___ Данные для анализа ___

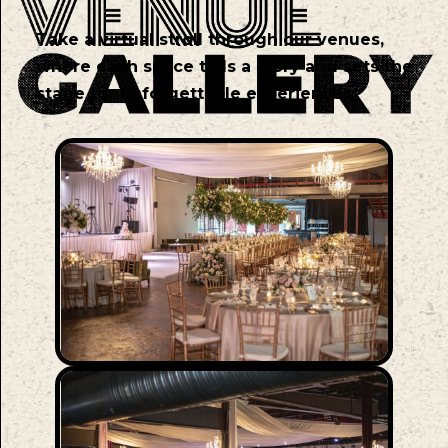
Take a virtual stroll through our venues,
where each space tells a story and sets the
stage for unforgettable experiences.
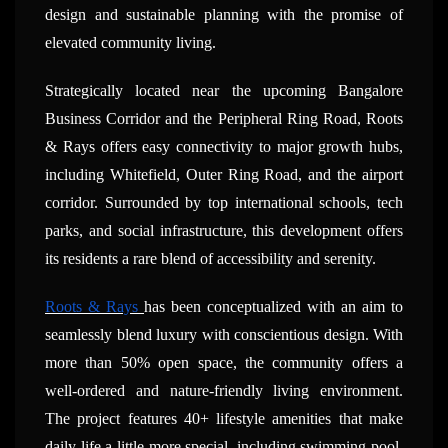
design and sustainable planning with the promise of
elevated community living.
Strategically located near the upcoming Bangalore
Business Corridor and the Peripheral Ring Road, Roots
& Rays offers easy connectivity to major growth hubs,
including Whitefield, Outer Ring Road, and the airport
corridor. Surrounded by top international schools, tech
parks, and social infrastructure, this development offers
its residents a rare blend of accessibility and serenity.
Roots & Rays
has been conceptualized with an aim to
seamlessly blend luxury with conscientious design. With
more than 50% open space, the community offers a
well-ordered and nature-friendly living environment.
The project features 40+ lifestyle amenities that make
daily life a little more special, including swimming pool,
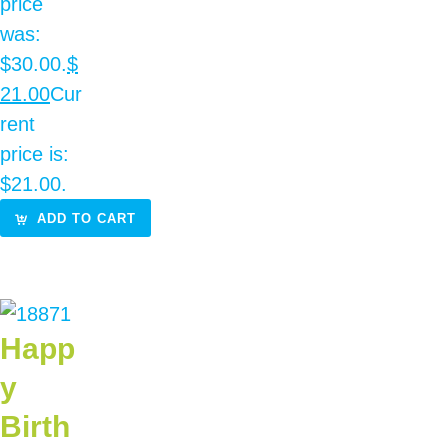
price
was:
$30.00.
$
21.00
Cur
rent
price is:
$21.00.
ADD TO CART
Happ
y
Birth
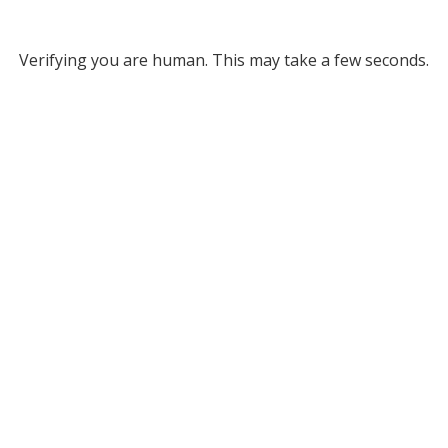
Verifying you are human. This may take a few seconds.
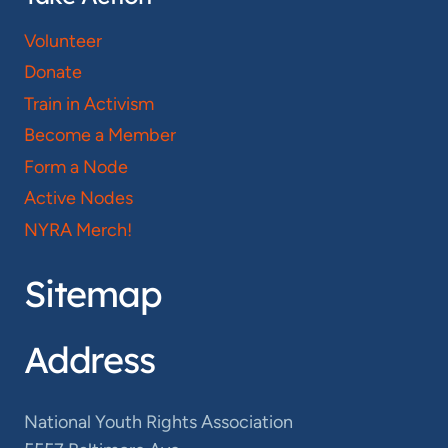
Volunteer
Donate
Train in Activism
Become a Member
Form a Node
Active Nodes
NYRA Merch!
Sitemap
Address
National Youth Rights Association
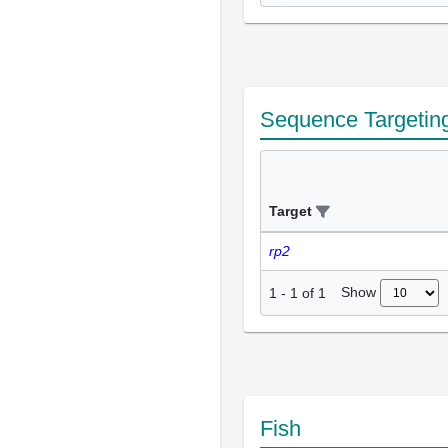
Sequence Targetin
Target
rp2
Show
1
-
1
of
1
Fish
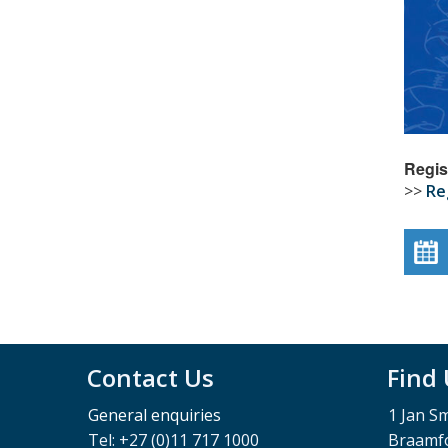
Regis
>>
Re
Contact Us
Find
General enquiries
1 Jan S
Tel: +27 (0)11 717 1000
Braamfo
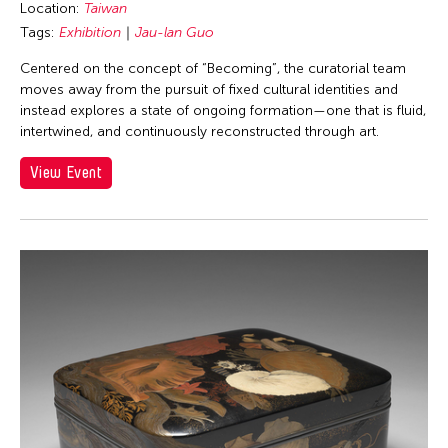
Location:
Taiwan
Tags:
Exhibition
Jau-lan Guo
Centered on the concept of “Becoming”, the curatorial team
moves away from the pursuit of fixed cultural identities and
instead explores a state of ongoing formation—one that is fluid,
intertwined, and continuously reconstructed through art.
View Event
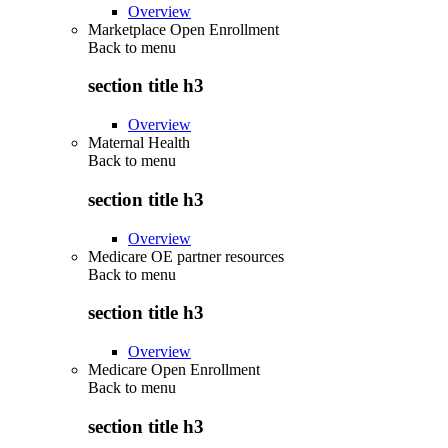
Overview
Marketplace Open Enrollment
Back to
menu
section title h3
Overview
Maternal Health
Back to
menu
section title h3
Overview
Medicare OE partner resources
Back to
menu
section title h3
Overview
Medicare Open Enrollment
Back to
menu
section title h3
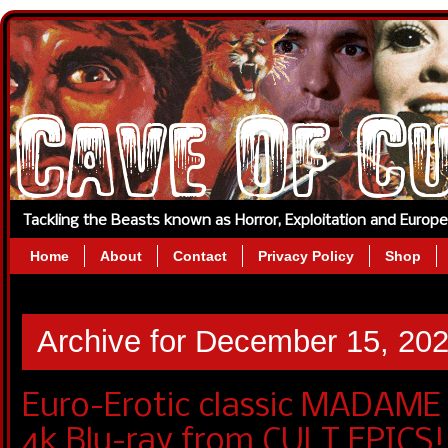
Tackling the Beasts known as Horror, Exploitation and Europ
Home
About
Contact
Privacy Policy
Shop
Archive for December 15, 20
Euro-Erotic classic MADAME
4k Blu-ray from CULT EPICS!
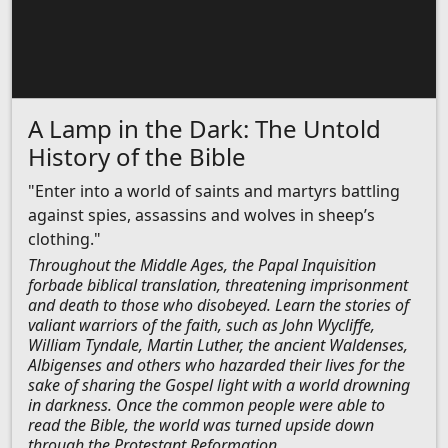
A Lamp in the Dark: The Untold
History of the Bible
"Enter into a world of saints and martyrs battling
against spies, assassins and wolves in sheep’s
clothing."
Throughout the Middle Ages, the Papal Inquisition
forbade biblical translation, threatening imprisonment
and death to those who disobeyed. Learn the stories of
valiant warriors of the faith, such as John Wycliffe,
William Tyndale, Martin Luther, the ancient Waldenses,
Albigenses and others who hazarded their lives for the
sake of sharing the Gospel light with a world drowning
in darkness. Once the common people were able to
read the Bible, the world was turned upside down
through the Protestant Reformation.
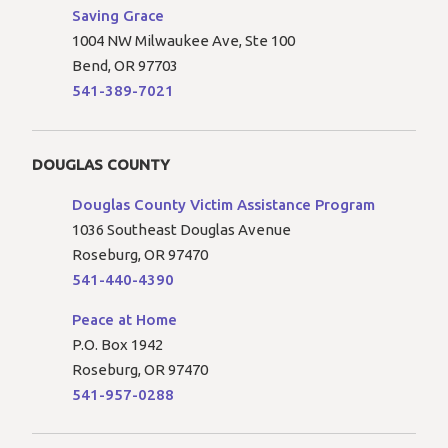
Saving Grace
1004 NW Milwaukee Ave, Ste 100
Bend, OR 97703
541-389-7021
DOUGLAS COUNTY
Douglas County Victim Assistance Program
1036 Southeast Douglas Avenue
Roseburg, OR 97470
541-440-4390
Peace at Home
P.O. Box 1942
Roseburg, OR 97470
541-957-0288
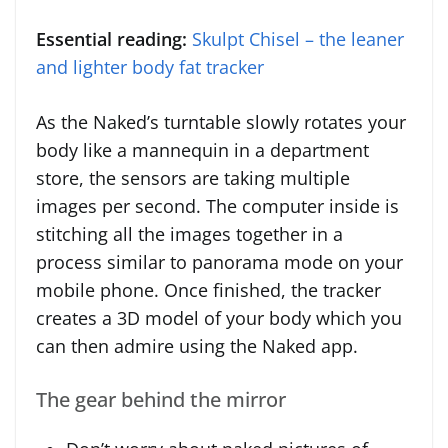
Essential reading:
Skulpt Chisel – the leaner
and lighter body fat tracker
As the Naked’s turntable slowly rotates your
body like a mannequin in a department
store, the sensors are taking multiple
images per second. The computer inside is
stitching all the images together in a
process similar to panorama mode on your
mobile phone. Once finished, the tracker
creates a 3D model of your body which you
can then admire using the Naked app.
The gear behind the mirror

___
___ Данные для анализа ___

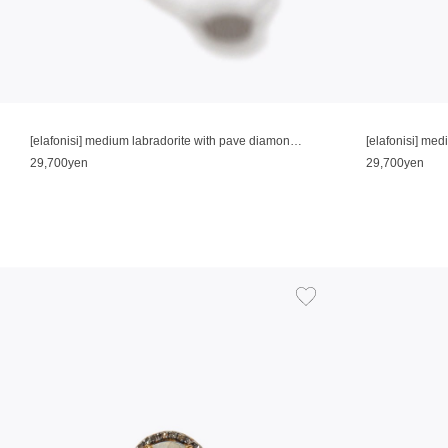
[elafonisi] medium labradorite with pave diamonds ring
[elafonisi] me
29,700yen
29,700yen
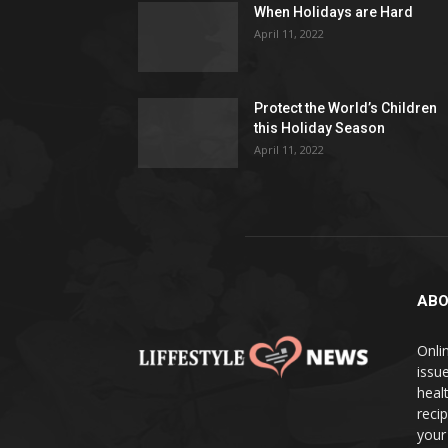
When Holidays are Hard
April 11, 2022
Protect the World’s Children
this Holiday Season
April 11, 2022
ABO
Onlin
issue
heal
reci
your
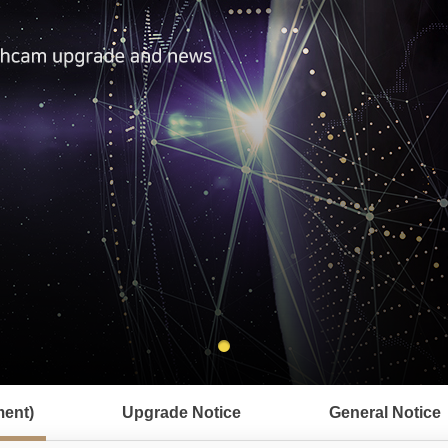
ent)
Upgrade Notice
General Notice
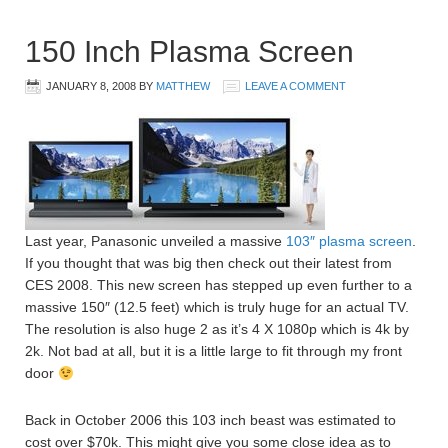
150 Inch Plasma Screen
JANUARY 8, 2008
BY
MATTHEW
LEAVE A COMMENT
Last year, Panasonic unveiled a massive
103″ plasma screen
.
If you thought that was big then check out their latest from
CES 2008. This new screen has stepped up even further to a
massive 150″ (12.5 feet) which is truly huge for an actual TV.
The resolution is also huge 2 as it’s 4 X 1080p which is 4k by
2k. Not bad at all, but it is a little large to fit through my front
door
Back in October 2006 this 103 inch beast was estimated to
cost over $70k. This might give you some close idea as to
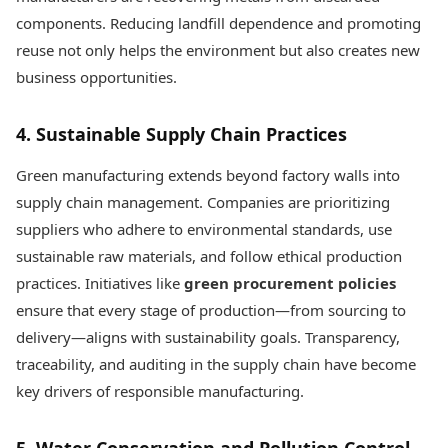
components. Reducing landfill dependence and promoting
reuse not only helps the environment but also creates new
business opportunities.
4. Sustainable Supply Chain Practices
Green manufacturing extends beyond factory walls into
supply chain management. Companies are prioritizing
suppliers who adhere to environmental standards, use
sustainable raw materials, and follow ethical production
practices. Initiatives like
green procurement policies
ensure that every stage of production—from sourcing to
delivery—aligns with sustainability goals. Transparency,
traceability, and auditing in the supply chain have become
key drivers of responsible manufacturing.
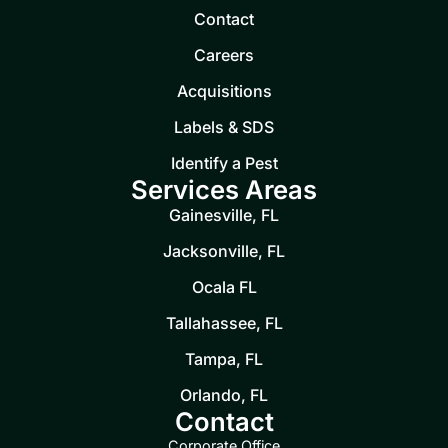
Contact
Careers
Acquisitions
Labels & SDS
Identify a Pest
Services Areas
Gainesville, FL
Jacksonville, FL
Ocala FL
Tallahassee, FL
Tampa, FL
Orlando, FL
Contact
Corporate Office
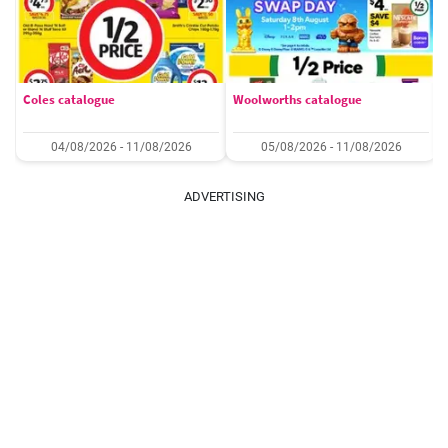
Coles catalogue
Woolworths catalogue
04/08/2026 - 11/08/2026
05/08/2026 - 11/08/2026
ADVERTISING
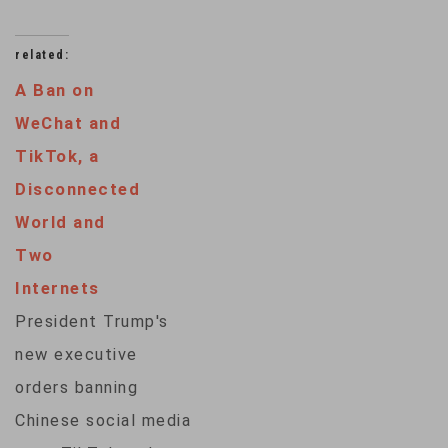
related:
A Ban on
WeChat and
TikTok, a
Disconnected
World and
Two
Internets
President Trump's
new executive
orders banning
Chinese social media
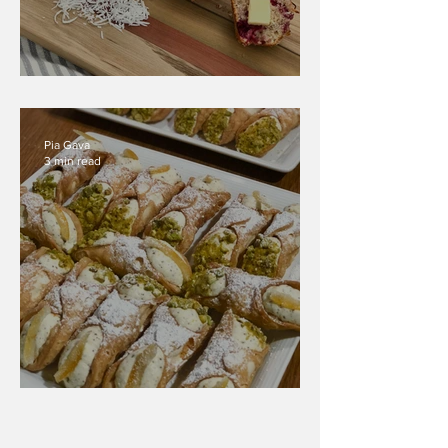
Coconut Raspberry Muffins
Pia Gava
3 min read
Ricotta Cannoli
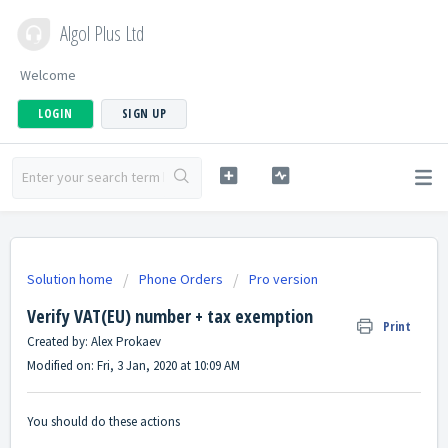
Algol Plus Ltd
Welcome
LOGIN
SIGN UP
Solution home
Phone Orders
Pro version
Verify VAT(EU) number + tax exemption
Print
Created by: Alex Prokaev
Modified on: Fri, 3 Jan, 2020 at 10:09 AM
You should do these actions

___
___ Данные для анализа ___

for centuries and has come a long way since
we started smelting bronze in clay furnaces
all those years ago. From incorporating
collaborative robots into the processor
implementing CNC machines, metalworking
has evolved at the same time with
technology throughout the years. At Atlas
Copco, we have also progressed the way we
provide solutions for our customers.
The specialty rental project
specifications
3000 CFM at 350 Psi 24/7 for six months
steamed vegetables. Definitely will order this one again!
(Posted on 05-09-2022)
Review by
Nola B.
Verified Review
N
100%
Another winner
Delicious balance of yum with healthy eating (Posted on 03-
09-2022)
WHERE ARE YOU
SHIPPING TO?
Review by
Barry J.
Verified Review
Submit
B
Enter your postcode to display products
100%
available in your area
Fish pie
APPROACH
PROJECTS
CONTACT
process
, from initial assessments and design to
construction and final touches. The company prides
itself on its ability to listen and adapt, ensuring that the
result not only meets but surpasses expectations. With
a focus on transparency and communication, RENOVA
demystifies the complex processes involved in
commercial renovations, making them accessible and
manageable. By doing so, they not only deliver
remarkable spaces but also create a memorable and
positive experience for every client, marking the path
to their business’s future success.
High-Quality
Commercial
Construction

___

> **Условие задачи**: Сколько строк в записях выше содержат слово «offers»? Укажите только число.

> **Письменный ответ**: 3